Ein entsprechendes Verhältnis ließe sich auch zwischen den neu zu errichtenden außeruniversitären Bildungsstrukturen und solchen Vertreter*innen der Bewegung vorstellen, die in den Universitäten die Stellung halten. Nicht nur könnten letztere helfen, indem sie Ressourcen an die ersteren umleiteten, außerdem könnten sie Ideen, Theorien und Konzepte der Bewegung in den Universitäten vertreten bzw. propagieren und damit den Zulauf in die neuen Strukturen anregen.

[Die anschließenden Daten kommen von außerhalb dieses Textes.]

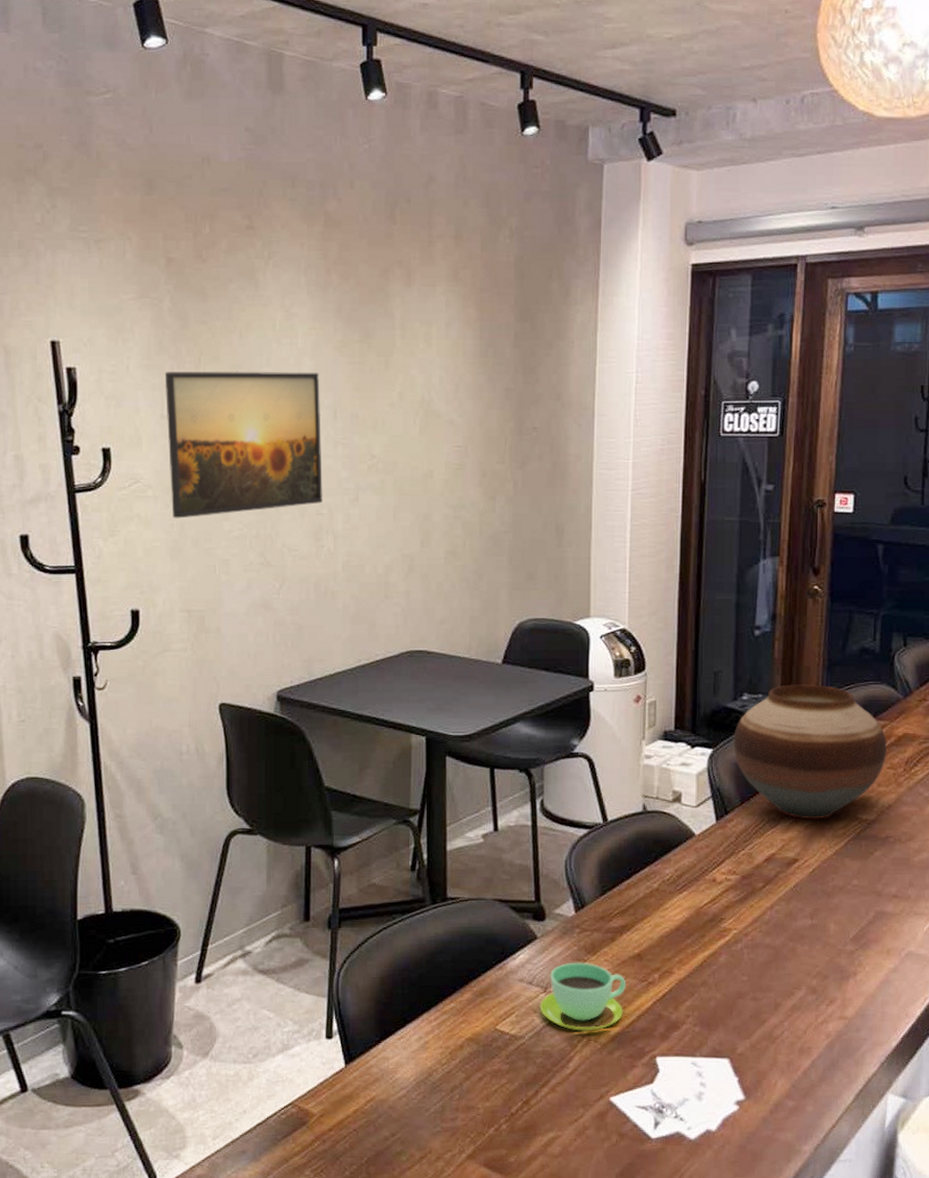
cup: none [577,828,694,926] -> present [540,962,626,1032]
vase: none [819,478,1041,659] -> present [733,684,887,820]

Zugleich wäre aber auch jenen Freund*innen innerhalb der Universitäten geholfen. Nicht nur wären sie davon befreit, entgegen allem Anschein an das emanzipatorische Potential der Universität glauben zu müssen, um ihrer Tätigkeit Sinn zuzumessen. Auch könnten sie sich generell mit größerer Souveränität bewegen. Konformität erzeugt die Universität schließlich, indem sie ihren Nachwuchs dazu zwingt, sich bei Professor*innen anzubiedern und akademischen Gepflogenheiten Folge zu leisten, weil sie anderenfalls fürchten müssen, die einzige Möglichkeit einzubüßen, einigermaßen ökonomisch abgesichert der von ihnen gewünschten Forschungs- und Lehrtätigkeit nachzugehen. Würde jedoch das Monopol der Universität auf diesen Bereich durch den Aufbau einer außeruniversitären Bildungsstruktur gebrochen, die kritische Geister auffangen könnte, wenn sie aus der Universität ausscheiden, so wäre auch der Zwang zur Konformität geschwächt und die revolutionäre Haltung würde nicht mehr in diesem Maße kompromittiert. Und schließlich wären sie davon befreit, in den Universitäten ernsthaft nach ihrem Heil zu suchen, ergo auf eine Professur hoffen zu müssen – einem fast immer vergeblichen Unterfangen.
So ist vorstellbar, dass die für den Ausbau unserer Stärke förderlichste Organisationsstruktur eine doppelte sein könnte – universitär und außeruniversitär zugleich – wobei sich die Schwächen der beiden Teilstrategien ausglichen. Wie dergleichen neue, lebendigere Formen der Forschung und Bildung aussehen könnten, ist freilich eine Diskussion für sich.
Die Versuche des Unsichtbaren Komitees zählen gegenwärtig bestimmt zu den klügsten Ansätzen zu Theorie und Strategie emanzipatorischer Bewegungen. Wollen wir zu ihm aufschließen und mit ihm über es hinaus gehen, so müssen wir uns dem wechselseitigen Widerspruch aussetzen und ihn produktiv machen. Wir brauchen uns nicht auf einen gemeinsamen Nenner zu einigen. Bilden wir unser gemeinsames Vielfaches!